• [Exercise description]: Look through the material that follows and show every line with the string "boring".

• [Material for this task]:
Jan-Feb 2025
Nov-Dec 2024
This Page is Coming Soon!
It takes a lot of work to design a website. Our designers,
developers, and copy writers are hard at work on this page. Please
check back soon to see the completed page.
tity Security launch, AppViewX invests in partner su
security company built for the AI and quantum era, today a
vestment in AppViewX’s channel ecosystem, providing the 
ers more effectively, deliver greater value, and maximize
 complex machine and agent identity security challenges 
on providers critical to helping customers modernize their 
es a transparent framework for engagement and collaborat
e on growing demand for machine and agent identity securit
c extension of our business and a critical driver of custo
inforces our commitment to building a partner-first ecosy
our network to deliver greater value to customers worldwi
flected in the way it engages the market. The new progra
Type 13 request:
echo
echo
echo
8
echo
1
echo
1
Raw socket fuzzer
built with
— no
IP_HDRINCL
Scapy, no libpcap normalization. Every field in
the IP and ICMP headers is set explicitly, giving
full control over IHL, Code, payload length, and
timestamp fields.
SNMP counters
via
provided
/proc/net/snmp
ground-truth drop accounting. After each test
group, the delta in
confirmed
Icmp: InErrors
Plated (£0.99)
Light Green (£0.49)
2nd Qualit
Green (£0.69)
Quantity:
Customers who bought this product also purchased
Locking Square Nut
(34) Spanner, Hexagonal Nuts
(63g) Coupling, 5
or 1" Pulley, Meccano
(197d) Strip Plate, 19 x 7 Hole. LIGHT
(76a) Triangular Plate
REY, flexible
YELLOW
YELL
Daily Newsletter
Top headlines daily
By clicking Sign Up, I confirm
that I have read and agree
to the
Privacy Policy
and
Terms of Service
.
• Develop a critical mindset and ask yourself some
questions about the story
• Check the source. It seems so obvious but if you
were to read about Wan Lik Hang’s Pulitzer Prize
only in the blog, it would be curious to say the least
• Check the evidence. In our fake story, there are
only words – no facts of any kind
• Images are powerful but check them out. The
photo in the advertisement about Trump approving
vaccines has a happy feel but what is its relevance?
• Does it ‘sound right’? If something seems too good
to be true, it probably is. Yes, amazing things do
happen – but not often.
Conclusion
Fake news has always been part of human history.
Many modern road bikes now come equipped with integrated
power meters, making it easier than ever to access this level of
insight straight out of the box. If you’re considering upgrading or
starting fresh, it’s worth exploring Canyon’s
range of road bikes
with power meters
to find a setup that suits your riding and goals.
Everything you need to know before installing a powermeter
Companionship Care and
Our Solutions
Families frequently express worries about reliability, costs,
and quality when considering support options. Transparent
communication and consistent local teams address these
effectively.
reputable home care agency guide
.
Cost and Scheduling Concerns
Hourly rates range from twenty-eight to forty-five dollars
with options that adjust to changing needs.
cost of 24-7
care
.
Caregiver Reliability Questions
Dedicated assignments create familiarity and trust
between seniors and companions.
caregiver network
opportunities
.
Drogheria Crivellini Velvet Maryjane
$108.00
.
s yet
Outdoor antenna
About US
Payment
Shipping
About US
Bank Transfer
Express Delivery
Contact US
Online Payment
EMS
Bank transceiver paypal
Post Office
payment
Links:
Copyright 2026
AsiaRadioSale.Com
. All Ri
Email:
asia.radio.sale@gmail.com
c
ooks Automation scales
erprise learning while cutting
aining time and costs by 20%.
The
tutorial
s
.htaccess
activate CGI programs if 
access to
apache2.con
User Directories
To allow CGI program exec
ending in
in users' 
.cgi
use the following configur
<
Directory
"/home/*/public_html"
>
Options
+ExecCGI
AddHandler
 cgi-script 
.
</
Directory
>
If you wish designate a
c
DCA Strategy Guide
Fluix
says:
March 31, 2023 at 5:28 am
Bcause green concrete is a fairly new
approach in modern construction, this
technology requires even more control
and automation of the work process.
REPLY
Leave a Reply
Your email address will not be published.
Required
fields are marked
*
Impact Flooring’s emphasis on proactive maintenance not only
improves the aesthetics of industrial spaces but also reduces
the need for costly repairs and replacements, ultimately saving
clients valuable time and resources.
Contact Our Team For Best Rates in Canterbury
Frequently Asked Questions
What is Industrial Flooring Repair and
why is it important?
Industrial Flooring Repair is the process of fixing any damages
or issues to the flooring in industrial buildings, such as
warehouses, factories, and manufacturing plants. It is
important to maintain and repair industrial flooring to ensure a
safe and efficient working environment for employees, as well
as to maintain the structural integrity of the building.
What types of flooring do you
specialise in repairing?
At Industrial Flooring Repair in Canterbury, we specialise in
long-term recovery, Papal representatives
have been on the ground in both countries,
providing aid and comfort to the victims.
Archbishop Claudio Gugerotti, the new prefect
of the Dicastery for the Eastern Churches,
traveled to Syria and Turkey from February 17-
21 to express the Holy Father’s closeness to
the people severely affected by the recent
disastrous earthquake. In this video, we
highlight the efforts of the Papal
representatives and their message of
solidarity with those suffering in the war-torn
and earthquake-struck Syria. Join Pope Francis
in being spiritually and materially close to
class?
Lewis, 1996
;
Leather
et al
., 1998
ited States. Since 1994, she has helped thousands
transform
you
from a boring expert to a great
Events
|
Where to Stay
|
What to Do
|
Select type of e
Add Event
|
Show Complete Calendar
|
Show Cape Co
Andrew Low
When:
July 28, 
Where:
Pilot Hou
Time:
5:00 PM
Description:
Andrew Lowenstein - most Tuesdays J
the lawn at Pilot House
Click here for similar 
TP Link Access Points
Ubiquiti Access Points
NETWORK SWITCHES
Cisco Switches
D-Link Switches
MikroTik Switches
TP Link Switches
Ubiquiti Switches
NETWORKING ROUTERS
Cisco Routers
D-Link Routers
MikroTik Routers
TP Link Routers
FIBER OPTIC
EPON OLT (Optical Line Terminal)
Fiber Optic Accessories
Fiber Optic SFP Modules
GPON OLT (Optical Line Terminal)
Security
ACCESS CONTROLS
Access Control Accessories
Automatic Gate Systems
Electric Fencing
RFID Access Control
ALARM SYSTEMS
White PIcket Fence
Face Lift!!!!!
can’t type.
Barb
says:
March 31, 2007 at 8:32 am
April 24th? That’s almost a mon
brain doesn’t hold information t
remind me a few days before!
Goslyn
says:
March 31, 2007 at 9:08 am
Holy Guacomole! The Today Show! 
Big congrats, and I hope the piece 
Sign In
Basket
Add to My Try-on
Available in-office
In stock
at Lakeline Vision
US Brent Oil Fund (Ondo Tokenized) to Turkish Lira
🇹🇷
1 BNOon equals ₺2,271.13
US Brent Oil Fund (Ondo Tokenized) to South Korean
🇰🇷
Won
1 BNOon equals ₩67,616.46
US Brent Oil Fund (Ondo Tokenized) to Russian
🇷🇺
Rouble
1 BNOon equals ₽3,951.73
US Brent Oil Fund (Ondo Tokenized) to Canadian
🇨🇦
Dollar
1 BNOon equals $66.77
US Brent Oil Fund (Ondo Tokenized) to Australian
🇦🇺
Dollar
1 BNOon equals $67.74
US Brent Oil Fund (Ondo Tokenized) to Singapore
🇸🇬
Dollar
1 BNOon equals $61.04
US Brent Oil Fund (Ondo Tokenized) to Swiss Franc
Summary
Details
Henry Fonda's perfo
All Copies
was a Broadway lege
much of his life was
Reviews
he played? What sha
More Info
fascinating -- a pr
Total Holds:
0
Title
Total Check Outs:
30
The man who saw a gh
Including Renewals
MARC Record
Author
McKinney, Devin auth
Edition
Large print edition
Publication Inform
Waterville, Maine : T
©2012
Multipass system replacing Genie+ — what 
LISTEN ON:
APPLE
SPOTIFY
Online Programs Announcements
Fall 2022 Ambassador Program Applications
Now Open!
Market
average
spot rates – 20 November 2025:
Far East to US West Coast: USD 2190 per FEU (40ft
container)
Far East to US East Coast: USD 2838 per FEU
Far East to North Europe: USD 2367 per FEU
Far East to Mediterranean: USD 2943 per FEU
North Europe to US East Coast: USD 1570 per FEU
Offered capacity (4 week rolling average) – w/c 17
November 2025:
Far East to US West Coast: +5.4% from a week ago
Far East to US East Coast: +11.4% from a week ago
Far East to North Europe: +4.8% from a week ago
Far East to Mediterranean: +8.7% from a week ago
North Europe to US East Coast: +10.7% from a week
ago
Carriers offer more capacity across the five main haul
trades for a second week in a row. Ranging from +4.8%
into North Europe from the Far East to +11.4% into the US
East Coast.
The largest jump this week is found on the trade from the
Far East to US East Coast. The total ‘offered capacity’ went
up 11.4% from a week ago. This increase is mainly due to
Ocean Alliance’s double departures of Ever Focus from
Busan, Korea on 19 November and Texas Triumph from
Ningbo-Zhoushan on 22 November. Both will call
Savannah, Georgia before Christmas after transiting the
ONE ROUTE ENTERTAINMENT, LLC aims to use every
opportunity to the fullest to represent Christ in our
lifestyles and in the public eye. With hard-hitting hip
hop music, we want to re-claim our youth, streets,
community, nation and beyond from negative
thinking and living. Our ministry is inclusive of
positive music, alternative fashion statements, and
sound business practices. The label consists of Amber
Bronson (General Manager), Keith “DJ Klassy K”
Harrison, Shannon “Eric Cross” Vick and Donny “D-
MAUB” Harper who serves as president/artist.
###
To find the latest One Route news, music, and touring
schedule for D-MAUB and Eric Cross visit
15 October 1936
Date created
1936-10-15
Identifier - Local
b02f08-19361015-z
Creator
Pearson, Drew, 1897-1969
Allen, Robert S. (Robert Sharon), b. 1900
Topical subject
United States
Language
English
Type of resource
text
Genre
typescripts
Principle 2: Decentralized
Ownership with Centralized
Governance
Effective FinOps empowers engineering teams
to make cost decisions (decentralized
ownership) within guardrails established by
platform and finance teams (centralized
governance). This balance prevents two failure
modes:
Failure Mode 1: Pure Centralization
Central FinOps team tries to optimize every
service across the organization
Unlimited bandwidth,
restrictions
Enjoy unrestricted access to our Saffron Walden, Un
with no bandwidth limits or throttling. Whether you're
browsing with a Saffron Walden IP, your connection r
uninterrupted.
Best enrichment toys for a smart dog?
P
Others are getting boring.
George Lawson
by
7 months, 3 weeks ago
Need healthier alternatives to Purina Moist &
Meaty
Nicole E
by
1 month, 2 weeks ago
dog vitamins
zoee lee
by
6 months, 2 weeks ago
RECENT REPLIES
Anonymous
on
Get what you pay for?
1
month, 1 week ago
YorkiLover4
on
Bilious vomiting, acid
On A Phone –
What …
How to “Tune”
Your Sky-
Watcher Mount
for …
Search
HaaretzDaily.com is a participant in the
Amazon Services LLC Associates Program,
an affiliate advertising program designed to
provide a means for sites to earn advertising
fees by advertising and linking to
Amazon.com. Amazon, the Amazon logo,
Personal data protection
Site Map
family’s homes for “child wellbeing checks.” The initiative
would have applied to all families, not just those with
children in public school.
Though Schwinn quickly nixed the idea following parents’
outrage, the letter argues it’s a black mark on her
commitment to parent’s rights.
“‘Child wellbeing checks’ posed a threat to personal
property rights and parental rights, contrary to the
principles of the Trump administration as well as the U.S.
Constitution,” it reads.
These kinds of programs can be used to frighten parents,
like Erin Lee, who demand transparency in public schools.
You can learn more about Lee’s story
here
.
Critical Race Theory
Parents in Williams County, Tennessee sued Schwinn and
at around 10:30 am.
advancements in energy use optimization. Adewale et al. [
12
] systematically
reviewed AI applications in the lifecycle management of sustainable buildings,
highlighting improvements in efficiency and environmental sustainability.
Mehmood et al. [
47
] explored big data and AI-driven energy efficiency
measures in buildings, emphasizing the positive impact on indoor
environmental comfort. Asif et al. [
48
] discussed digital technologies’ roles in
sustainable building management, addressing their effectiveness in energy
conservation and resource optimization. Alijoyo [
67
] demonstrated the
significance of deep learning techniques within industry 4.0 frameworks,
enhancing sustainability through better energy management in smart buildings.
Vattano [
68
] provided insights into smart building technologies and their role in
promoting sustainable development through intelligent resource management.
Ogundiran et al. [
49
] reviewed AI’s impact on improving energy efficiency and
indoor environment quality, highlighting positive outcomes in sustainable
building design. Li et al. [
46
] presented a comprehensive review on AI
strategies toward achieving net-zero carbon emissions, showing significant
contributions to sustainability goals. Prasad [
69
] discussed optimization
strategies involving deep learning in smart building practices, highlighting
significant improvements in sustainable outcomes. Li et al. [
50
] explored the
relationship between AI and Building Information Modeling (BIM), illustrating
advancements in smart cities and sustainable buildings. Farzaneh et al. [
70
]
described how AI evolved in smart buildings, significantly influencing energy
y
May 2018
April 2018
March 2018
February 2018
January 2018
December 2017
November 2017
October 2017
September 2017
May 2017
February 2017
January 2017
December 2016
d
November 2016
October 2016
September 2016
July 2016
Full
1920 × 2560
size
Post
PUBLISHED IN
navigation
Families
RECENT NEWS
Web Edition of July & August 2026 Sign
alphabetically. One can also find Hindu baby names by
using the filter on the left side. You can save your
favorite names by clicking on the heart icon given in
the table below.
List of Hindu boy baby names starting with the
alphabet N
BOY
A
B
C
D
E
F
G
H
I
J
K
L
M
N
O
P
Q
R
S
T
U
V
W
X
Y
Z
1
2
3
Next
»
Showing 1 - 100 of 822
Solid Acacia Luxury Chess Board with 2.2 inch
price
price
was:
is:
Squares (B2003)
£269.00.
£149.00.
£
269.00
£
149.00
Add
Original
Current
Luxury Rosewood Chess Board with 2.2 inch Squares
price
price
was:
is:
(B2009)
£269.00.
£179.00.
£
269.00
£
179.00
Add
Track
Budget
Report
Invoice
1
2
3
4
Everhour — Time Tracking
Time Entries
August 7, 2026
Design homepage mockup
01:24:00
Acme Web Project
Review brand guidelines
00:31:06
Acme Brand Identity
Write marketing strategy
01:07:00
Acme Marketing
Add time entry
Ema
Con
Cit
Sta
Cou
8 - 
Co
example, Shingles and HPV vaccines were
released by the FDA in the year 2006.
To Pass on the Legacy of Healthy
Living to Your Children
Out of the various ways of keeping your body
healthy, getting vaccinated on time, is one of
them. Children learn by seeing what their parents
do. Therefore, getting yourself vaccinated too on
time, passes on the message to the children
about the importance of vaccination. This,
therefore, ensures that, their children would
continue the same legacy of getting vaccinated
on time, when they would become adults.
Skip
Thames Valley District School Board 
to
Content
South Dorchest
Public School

• [Solution below]:
from a boring expert to a great
Others are getting boring.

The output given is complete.